Pure Land by Annette McGivney

This fast-paced true crime story packs a punch. In 2006, a young Japanese nature lover named Tomomi Hanamure was brutally murdered at the popular hiking destination Havasu Falls in the Havasupai Indian Reservation. Her alleged killer was an 18 year old Havasupai. Annette McGivney traces both Tomomi and the young killer’s steps that led to the murder. But more than just a murder mystery, Annette dives deep into the history of the Havasupai reservation and its fraught ties with the National Park system and local authorities. She also gracefully builds Tomomi’s world as a young ambitious women who traveled to the US from Japan by herself and fell in love with the land of the American West and its native people. I could not put this book down and can’t recommend it enough.

 

 

 

 

 

Canyon Solitude by Patricia C. McCairen

When Patricia got a chance to raft the Grand Canyon and couldn’t find anyone to do it with her, she decided to just do it by herself. It is truly a grand undertaking and one not to be taken lightly. But she is a seasoned rafting guide and fiercely independent, and nothing was going to stop her from accomplishing her goal. She takes us along on her journey down the canyon, and also through her sometimes contradictory thoughts along the way. She knows the importance of solitude and certainly embraces it, but she also battles with the voices in her head that tell her she should be enjoying other’s company. It’s a state of mind that I can relate to, and Patricia does a lovely job of explaining these emotions while accomplishing something that has only been achieved by few.

 

 

 

 

The Turquoise Ledge by Leslie Marmon Silko

Leslie begins this memoir by telling stories of her walks into Tucson from her home in the foothills of nearby mountains. It is a desert, but what she finds on her daily walks is the stuff of beauty. She finds turquoise rocks that appear out of nowhere, and so much life, a seemingly unlikely find on the edge of the Sonoran Desert.
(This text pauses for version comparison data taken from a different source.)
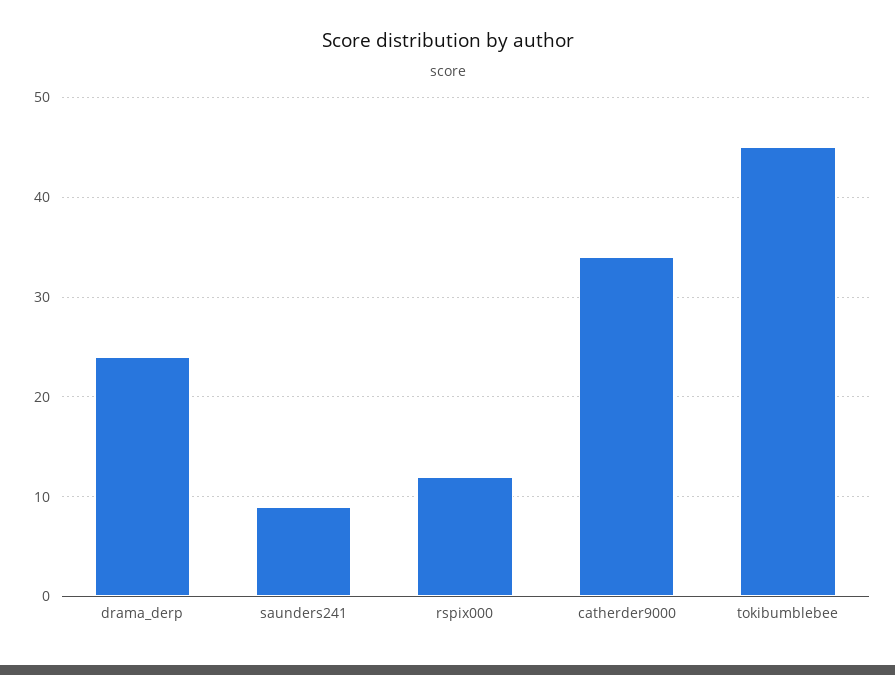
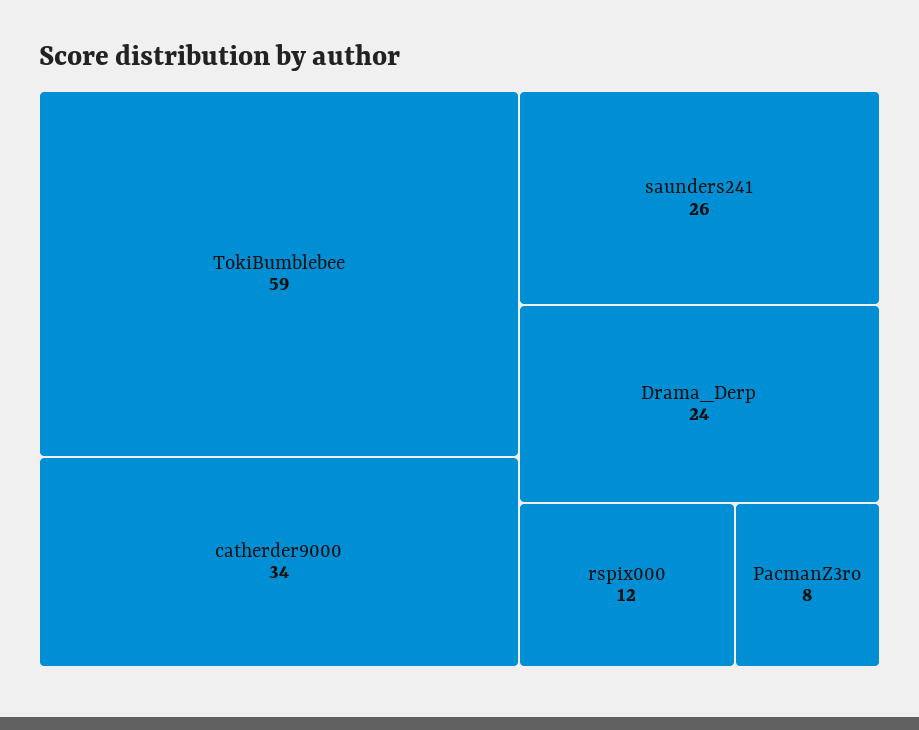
  {
    "drama_derp": 24,
-   "saunders241": 9,
+   "saunders241": 26,
    "rspix000": 12,
    "catherder9000": 34,
-   "tokibumblebee": 45
+   "tokibumblebee": 59,
+   "PacmanZ3ro": 8
  }

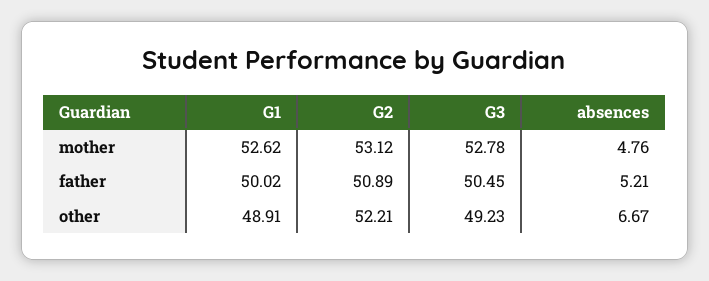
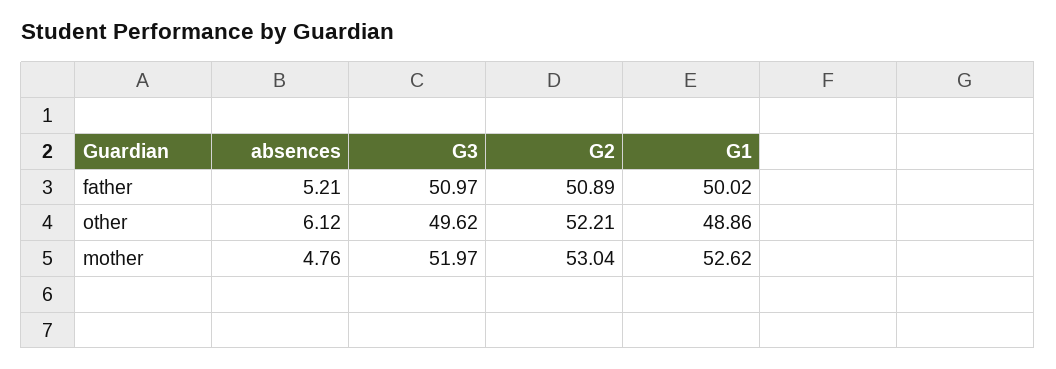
  {
    "G1": {
      "mother": 52.62,
      "father": 50.02,
-     "other": 48.91
+     "other": 48.86
    },
    "G2": {
-     "mother": 53.12,
+     "mother": 53.04,
      "father": 50.89,
      "other": 52.21
    },
    "G3": {
-     "mother": 52.78,
+     "mother": 51.97,
-     "father": 50.45,
+     "father": 50.97,
-     "other": 49.23
+     "other": 49.62
    },
    "absences": {
      "mother": 4.76,
      "father": 5.21,
-     "other": 6.67
+     "other": 6.12
    }
  }

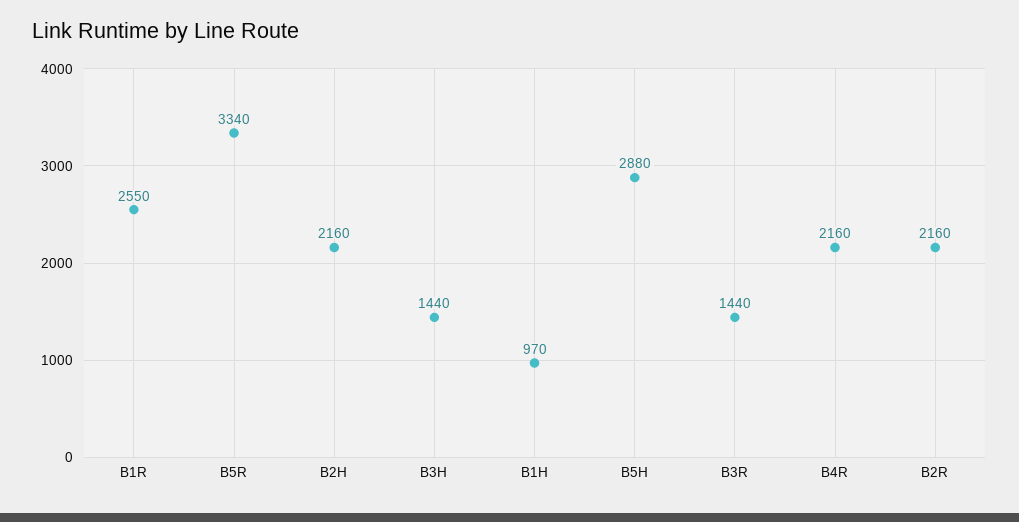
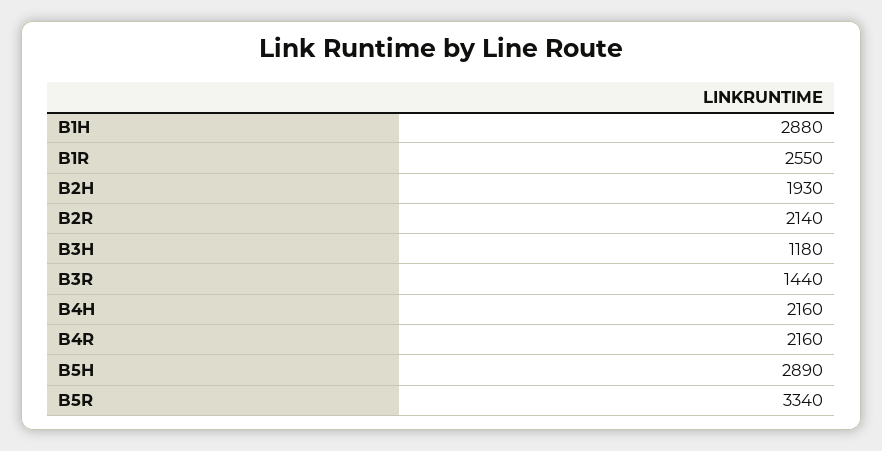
  {
    "B1R": 2550,
    "B5R": 3340,
-   "B2H": 2160,
+   "B2H": 1930,
-   "B3H": 1440,
+   "B3H": 1180,
-   "B1H": 970,
+   "B1H": 2880,
-   "B5H": 2880,
+   "B5H": 2890,
    "B3R": 1440,
    "B4R": 2160,
-   "B2R": 2160
+   "B2R": 2140,
+   "B4H": 2160
  }

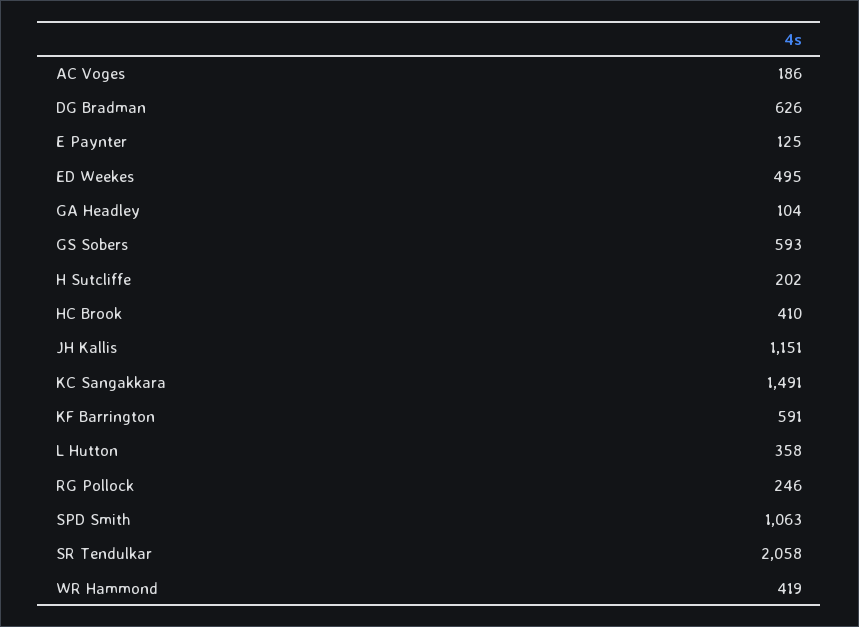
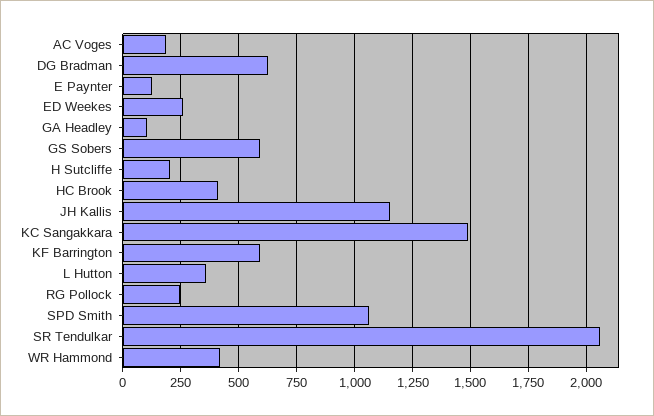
  {
    "AC Voges": 186,
    "DG Bradman": 626,
    "E Paynter": 125,
-   "ED Weekes": 495,
+   "ED Weekes": 250,
    "GA Headley": 104,
    "GS Sobers": 593,
    "H Sutcliffe": 202,
    "HC Brook": 410,
    "JH Kallis": 1151,
    "KC Sangakkara": 1491,
    "KF Barrington": 591,
    "L Hutton": 358,
    "RG Pollock": 246,
    "SPD Smith": 1063,
    "SR Tendulkar": 2058,
    "WR Hammond": 419
  }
Geology, history, and Native American lore spider through these stories like the dark veins of a turquoise gemstone in this important memoir about life in the Southwest.

 

 

 

 

 

 

Beyond the Hundredth Meridian by Wallace Stegner

This is the incredible story of John Wesley Powell, a soldier who lost an arm in the Civil War and then went on to lead expeditions through the Grand Canyon in wooden boats, and in the Rocky Mountains and surrounding rivers. During his explorations, he found intrigue in the Native Americans and was ahead of his time in considering the affects and detriments that people can cause to the land. He was a staunch advocate of conservation and discouraged settlers from establishing farms that would tax the little available water in this arid land.